** start Quoted passage **

Smart Phone Loyalty vs Class Standing

• null hypothesis: Sophomores and Juniors choose iPhones and Androids with the same proportions

• alternative hypothesis: Sophomores and Juniors choose iPhones and Androids with different proportions

• predictor variable (categorical): classStanding

• response variable (numerical): smartPhones

# table(demo_df$classStanding)
# table(demo_df$smartPhones)
demo_df %>%
  filter(classStanding == "Sophomore" | classStanding == "Junior") %>%
  filter(smartPhones == "Android" | smartPhones == "iPhone") %>%
  group_by(classStanding, smartPhones) %>%
  summarize(classStanding = n())

## `summarise()` has grouped output by 'classStanding'. You can override using the
## `.groups` argument.

## # A tibble: 4 × 2
## # Groups:   classStanding [4]
##   classStanding smartPhones
##           <int> <chr>      
## 1            47 Android    
## 2           118 iPhone     
## 3            12 Android    
## 4            23 iPhone

In this scenario, our one-sided hypothesis test looks at a difference of two means.

\[\begin{array}{rrcl} H_{0}: p_{F} - p_{M} & = & 0 \\ H_{a}: p_{F} - p_{M} & \neq & 0 \\ \end{array}\]

# observed difference in proportions
obs_diff_prop <- demo_df %>%
  filter(classStanding == "Sophomore" | classStanding == "Junior") %>%
  filter(smartPhones == "Android" | smartPhones == "iPhone") %>%
  specify(smartPhones ~ classStanding, success = "iPhone") %>% 
  calculate(stat = "diff in props", order = c("Sophomore", "Junior"))

** end Quoted passage **

Problem to work on -> In the text on smartphone choice and class standing, which variable is named as the categorical predictor variable?

** start Stored records **

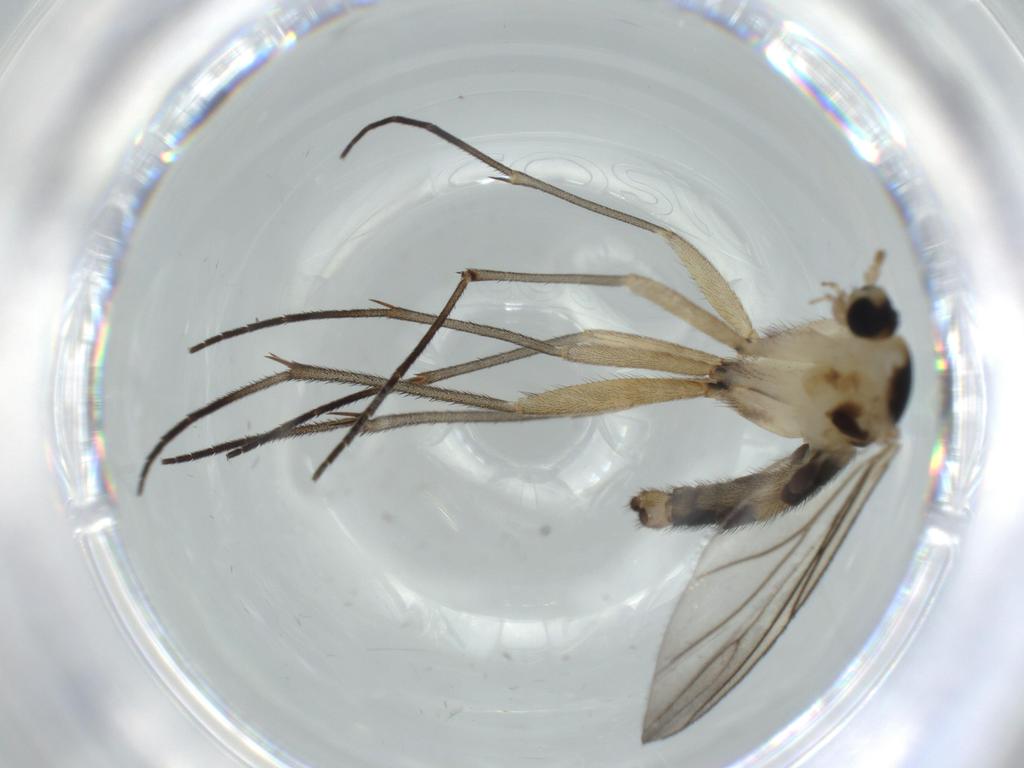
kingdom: Animalia
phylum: Arthropoda
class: Insecta
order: Diptera
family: Sciaridae
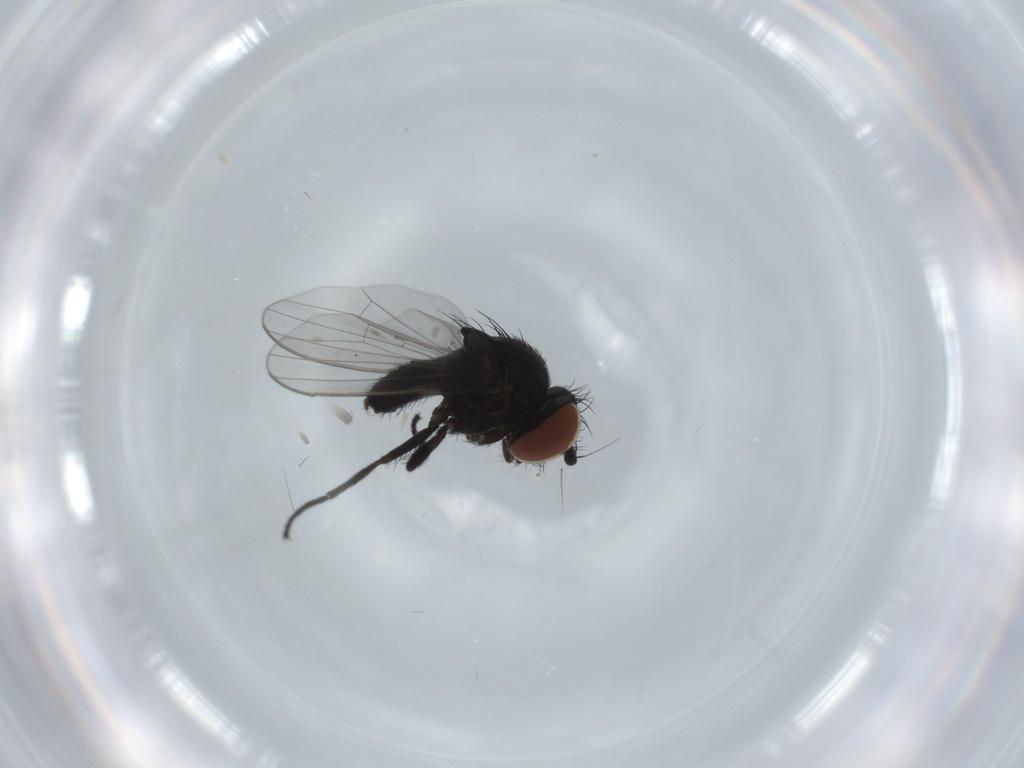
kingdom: Animalia
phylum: Arthropoda
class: Insecta
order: Diptera
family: Milichiidae
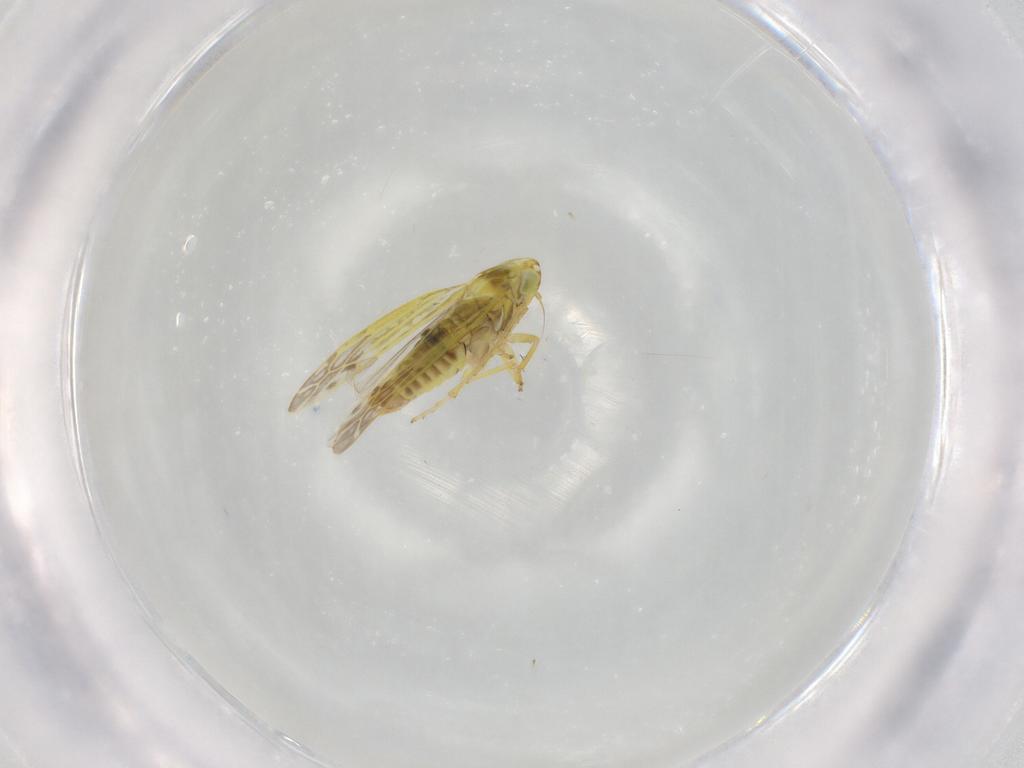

** end Stored records **

The output -> classStanding